Defining the future of healthy eating

Leading up to the World Future Trends Summit in Miami, we're pleased to run this series from the Pearlfisher Insights program. To view the whole series, click here.

As designers we are in the business of change. And from our point of view, we believe that insight is all about understanding this change to create a rich and stimulating 'big picture' to truly see the change impacting on the future for all brands. Then with this knowledge we can create bespoke insight and new futures for specific brands.

Our previous blogs have focused on the four basis areas - that form our transatlantic Insight Program - and that underline the needs and wants of human behavior and which are therefore most relevant to brands and business: Taste (the future of food and drink), Luxury (the future world of aspiration and its evolving expressions), Body (the future ways in which we will view our bodies) and Connection (the structure and rules that will guide the future of our relationships and way of life).

Pearlfisher Creative Partner, Jonathan Ford, is putting Taste and the future of food and drink branding under the microscope as he looks at Defining the future of healthy eating in Miami on Oct 17th. Ahead of his presentation, we posed some questions to him to get a flavour for the issues he will be discussing on the day.

1) Are we not all generally more aware that we need to be eating more healthily?

Generally, yes. In the past, healthy eating was a compartmentalized rather than an integrated part of our lives. And this monumental shift has come from many different instigators. In recent years, health has become more of a global and public concern with government, business and consumers attempting to create a new world of integrated, healthy lifestyles. But that said, health attitudes are now at another pivotal – and some would say crucial – turning point.

2) What is this turning point?

Up until now, virtue and pleasure have polarized the eating spectrum. But, now, healthy eating is ready for renewal. In the future our goal will ultimately be to understand, accept and optimize our health.

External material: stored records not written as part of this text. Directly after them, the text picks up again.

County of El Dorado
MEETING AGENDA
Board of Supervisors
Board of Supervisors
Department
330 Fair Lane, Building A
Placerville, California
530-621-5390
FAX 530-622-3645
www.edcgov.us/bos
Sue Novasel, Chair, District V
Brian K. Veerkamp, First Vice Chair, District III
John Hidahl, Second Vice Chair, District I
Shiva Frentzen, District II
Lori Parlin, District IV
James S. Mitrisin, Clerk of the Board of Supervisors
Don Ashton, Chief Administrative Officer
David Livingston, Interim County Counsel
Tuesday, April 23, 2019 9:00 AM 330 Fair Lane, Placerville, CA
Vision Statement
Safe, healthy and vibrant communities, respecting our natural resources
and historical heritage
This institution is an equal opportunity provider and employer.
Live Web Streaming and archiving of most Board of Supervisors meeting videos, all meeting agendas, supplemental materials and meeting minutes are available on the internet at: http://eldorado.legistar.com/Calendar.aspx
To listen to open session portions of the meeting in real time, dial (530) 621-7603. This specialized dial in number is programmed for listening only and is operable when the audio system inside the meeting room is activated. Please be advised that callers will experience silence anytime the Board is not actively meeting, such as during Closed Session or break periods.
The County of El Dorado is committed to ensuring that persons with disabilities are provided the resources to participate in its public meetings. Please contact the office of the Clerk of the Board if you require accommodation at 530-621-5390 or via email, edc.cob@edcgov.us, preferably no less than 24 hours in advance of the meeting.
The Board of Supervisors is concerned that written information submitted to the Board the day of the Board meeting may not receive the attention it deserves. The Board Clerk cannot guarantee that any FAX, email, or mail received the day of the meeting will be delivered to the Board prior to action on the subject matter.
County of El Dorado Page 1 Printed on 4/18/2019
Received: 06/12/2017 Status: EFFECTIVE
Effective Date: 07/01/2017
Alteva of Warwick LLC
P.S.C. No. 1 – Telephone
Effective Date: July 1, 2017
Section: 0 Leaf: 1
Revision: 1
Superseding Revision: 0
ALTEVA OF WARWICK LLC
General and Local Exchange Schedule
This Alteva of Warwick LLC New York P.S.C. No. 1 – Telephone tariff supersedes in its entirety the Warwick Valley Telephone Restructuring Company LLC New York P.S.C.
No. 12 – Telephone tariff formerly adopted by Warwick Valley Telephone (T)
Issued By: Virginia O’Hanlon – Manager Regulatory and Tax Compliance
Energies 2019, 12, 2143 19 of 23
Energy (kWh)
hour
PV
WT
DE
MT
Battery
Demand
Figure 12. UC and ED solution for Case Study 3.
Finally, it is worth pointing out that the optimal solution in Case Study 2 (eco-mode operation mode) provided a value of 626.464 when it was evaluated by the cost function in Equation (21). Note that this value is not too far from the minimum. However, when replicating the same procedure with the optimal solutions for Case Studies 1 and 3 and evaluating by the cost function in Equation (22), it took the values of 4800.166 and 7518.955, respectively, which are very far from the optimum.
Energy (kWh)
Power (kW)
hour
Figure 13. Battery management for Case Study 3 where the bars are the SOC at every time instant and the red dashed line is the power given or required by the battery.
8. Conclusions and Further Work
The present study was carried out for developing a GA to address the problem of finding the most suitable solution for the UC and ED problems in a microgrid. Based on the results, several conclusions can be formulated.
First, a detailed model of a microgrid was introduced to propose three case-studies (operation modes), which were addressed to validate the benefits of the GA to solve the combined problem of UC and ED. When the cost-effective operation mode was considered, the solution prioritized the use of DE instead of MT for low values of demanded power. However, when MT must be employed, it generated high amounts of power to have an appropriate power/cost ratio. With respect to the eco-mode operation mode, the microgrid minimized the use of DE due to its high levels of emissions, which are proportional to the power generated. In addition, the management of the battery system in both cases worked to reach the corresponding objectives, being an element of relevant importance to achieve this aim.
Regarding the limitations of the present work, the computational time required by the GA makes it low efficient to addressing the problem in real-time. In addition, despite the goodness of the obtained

We will be looking to brands to still deliver what we need but we will also want them to be so versatile that they will fit even the busiest agenda.

3) How can this manifest? What has your Insight shown?

How brands now take food and drink into the future has the power to affect all of us on a personal, social and commercial level. Our Insight has shown that the onus is on us to create a world that makes the best of all the natural goodness and resources available to us and a need to foster and showcase the cultural communal and educative value of food production. But this will also be balanced by just as strong a want to escape through extreme fantasy and use creative direction in food to open up new worlds of delight.

4) What role can design play in creating this change?

Now more than ever - in this age of fragmentation- design remains the constant. It is the best way to express the future desire and create the change that we have gleaned from our Insight. Desirable design can - and does - make an impact on business and peoples' lives for the better. On the 17th, I will talk more about the shifts from our Taste Insight and show the concepts we have created that we believe build a rich picture of the future for brands.

To find out more about Insight at Pearlfisher please email
Jonathan Ford, Creative Partner, Pearlfisher will be presenting "Pearlfisher Insight: Seeing the Future" at the World Future Trends Summit next week. To learn more about the event, visit the website here. Readers of our blog can save 15% off the registration price with code FT12BLOG.


machteld said...

In the past healthy eating was not compartmentalized. In Italy or Greece or any European country or Central and South American country, eating is still not compartmentalized. This is a typical American phenomena. Going into branding and design is no solution. Branded and packaged and/or prepared foods are exactly the problem.
All gourmet food is made from scratch, no exception. The future is the recent past. Educate and connect people with the source of our food in unadulterated form. Not disguised in a healthbar, or organic tv dinner, but the way it grows. And education about the fact that the more you do to it the less nutritional value it has.
This little article strikes me as not forward looking not in touch with the world at large.